» **Problem details**
Beginning with the line containing "1) 전여옥은 과연 표절을 했는가?", give every line again exactly as it is, ending with the last line of the entries.

» **Listed entries**
--*--

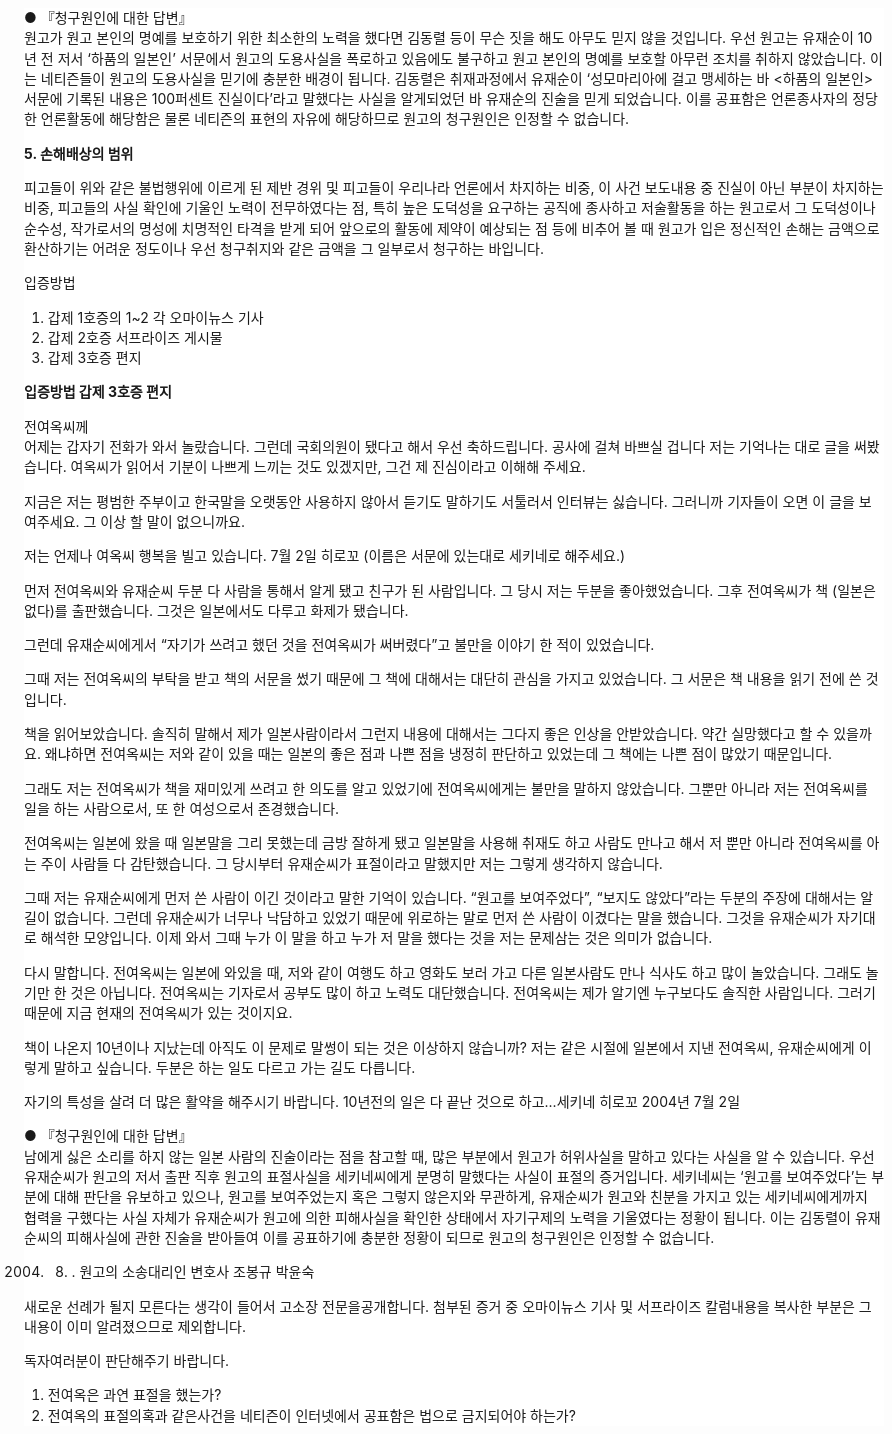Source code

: ● 『청구원인에 대한 답변』   
원고가 원고 본인의 명예를 보호하기 위한 최소한의 노력을 했다면 김동렬 등이 무슨 짓을 해도 아무도 믿지 않을 것입니다. 우선 원고는 유재순이 10년 전 저서 ‘하품의 일본인’ 서문에서 원고의 도용사실을 폭로하고 있음에도 불구하고 원고 본인의 명예를 보호할 아무런 조치를 취하지 않았습니다. 이는 네티즌들이 원고의 도용사실을 믿기에 충분한 배경이 됩니다. 김동렬은 취재과정에서 유재순이 ‘성모마리아에 걸고 맹세하는 바 <하품의 일본인> 서문에 기록된 내용은 100퍼센트 진실이다’라고 말했다는 사실을 알게되었던 바 유재순의 진술을 믿게 되었습니다. 이를 공표함은 언론종사자의 정당한 언론활동에 해당함은 물론 네티즌의 표현의 자유에 해당하므로 원고의 청구원인은 인정할 수 없습니다.    
  
**5. 손해배상의 범위**    
  
피고들이 위와 같은 불법행위에 이르게 된 제반 경위 및 피고들이 우리나라 언론에서 차지하는 비중, 이 사건 보도내용 중 진실이 아닌 부분이 차지하는 비중, 피고들의 사실 확인에 기울인 노력이 전무하였다는 점, 특히 높은 도덕성을 요구하는 공직에 종사하고 저술활동을 하는 원고로서 그 도덕성이나 순수성, 작가로서의 명성에 치명적인 타격을 받게 되어 앞으로의 활동에 제약이 예상되는 점 등에 비추어 볼 때 원고가 입은 정신적인 손해는 금액으로 환산하기는 어려운 정도이나 우선 청구취지와 같은 금액을 그 일부로서 청구하는 바입니다.    
  
입증방법   
1. 갑제 1호증의 1~2 각 오마이뉴스 기사   
2. 갑제 2호증 서프라이즈 게시물   
1. 갑제 3호증 편지    
  
**입증방법 갑제 3호증 편지**    
  
전여옥씨께   
어제는 갑자기 전화가 와서 놀랐습니다. 그런데 국회의원이 됐다고 해서 우선 축하드립니다. 공사에 걸쳐 바쁘실 겁니다 저는 기억나는 대로 글을 써봤습니다. 여옥씨가 읽어서 기분이 나쁘게 느끼는 것도 있겠지만, 그건 제 진심이라고 이해해 주세요.    
  
지금은 저는 평범한 주부이고 한국말을 오랫동안 사용하지 않아서 듣기도 말하기도 서툴러서 인터뷰는 싫습니다. 그러니까 기자들이 오면 이 글을 보여주세요. 그 이상 할 말이 없으니까요.    
  
저는 언제나 여옥씨 행복을 빌고 있습니다. 7월 2일 히로꼬 (이름은 서문에 있는대로 세키네로 해주세요.)    
  
먼저 전여옥씨와 유재순씨 두분 다 사람을 통해서 알게 됐고 친구가 된 사람입니다. 그 당시 저는 두분을 좋아했었습니다. 그후 전여옥씨가 책 (일본은 없다)를 출판했습니다. 그것은 일본에서도 다루고 화제가 됐습니다.    
  
그런데 유재순씨에게서 “자기가 쓰려고 했던 것을 전여옥씨가 써버렸다”고 불만을 이야기 한 적이 있었습니다.    
  
그때 저는 전여옥씨의 부탁을 받고 책의 서문을 썼기 때문에 그 책에 대해서는 대단히 관심을 가지고 있었습니다. 그 서문은 책 내용을 읽기 전에 쓴 것입니다.    
  
책을 읽어보았습니다. 솔직히 말해서 제가 일본사람이라서 그런지 내용에 대해서는 그다지 좋은 인상을 안받았습니다. 약간 실망했다고 할 수 있을까요. 왜냐하면 전여옥씨는 저와 같이 있을 때는 일본의 좋은 점과 나쁜 점을 냉정히 판단하고 있었는데 그 책에는 나쁜 점이 많았기 때문입니다.    
  
그래도 저는 전여옥씨가 책을 재미있게 쓰려고 한 의도를 알고 있었기에 전여옥씨에게는 불만을 말하지 않았습니다. 그뿐만 아니라 저는 전여옥씨를 일을 하는 사람으로서, 또 한 여성으로서 존경했습니다.    
  
전여옥씨는 일본에 왔을 때 일본말을 그리 못했는데 금방 잘하게 됐고 일본말을 사용해 취재도 하고 사람도 만나고 해서 저 뿐만 아니라 전여옥씨를 아는 주이 사람들 다 감탄했습니다. 그 당시부터 유재순씨가 표절이라고 말했지만 저는 그렇게 생각하지 않습니다.    
  
그때 저는 유재순씨에게 먼저 쓴 사람이 이긴 것이라고 말한 기억이 있습니다. “원고를 보여주었다”, “보지도 않았다”라는 두분의 주장에 대해서는 알길이 없습니다. 그런데 유재순씨가 너무나 낙담하고 있었기 때문에 위로하는 말로 먼저 쓴 사람이 이겼다는 말을 했습니다. 그것을 유재순씨가 자기대로 해석한 모양입니다. 이제 와서 그때 누가 이 말을 하고 누가 저 말을 했다는 것을 저는 문제삼는 것은 의미가 없습니다.    
  
다시 말합니다. 전여옥씨는 일본에 와있을 때, 저와 같이 여행도 하고 영화도 보러 가고 다른 일본사람도 만나 식사도 하고 많이 놀았습니다. 그래도 놀기만 한 것은 아닙니다. 전여옥씨는 기자로서 공부도 많이 하고 노력도 대단했습니다. 전여옥씨는 제가 알기엔 누구보다도 솔직한 사람입니다. 그러기 때문에 지금 현재의 전여옥씨가 있는 것이지요.    
  
책이 나온지 10년이나 지났는데 아직도 이 문제로 말썽이 되는 것은 이상하지 않습니까? 저는 같은 시절에 일본에서 지낸 전여옥씨, 유재순씨에게 이렇게 말하고 싶습니다. 두분은 하는 일도 다르고 가는 길도 다릅니다.    
  
자기의 특성을 살려 더 많은 활약을 해주시기 바랍니다. 10년전의 일은 다 끝난 것으로 하고...세키네 히로꼬 2004년 7월 2일 
  
  
● 『청구원인에 대한 답변』   
남에게 싫은 소리를 하지 않는 일본 사람의 진술이라는 점을 참고할 때, 많은 부분에서 원고가 허위사실을 말하고 있다는 사실을 알 수 있습니다. 우선 유재순씨가 원고의 저서 출판 직후 원고의 표절사실을 세키네씨에게 분명히 말했다는 사실이 표절의 증거입니다. 세키네씨는 ‘원고를 보여주었다’는 부분에 대해 판단을 유보하고 있으나, 원고를 보여주었는지 혹은 그렇지 않은지와 무관하게, 유재순씨가 원고와 친분을 가지고 있는 세키네씨에게까지 협력을 구했다는 사실 자체가 유재순씨가 원고에 의한 피해사실을 확인한 상태에서 자기구제의 노력을 기울였다는 정황이 됩니다. 이는 김동렬이 유재순씨의 피해사실에 관한 진술을 받아들여 이를 공표하기에 충분한 정황이 되므로 원고의 청구원인은 인정할 수 없습니다.    
  
2004. 8. . 원고의 소송대리인 변호사 조봉규 박윤숙 


  
   
  
새로운 선례가 될지 모른다는 생각이 들어서 고소장 전문을공개합니다. 첨부된 증거 중 오마이뉴스 기사 및 서프라이즈 칼럼내용을 복사한 부분은 그 내용이 이미 알려졌으므로 제외합니다.    
  
독자여러분이 판단해주기 바랍니다.    
  
1) 전여옥은 과연 표절을 했는가?   
2) 전여옥의 표절의혹과 같은사건을 네티즌이 인터넷에서 공표함은 법으로 금지되어야 하는가?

--*--

» **Exercise response**
1) 전여옥은 과연 표절을 했는가?   
2) 전여옥의 표절의혹과 같은사건을 네티즌이 인터넷에서 공표함은 법으로 금지되어야 하는가?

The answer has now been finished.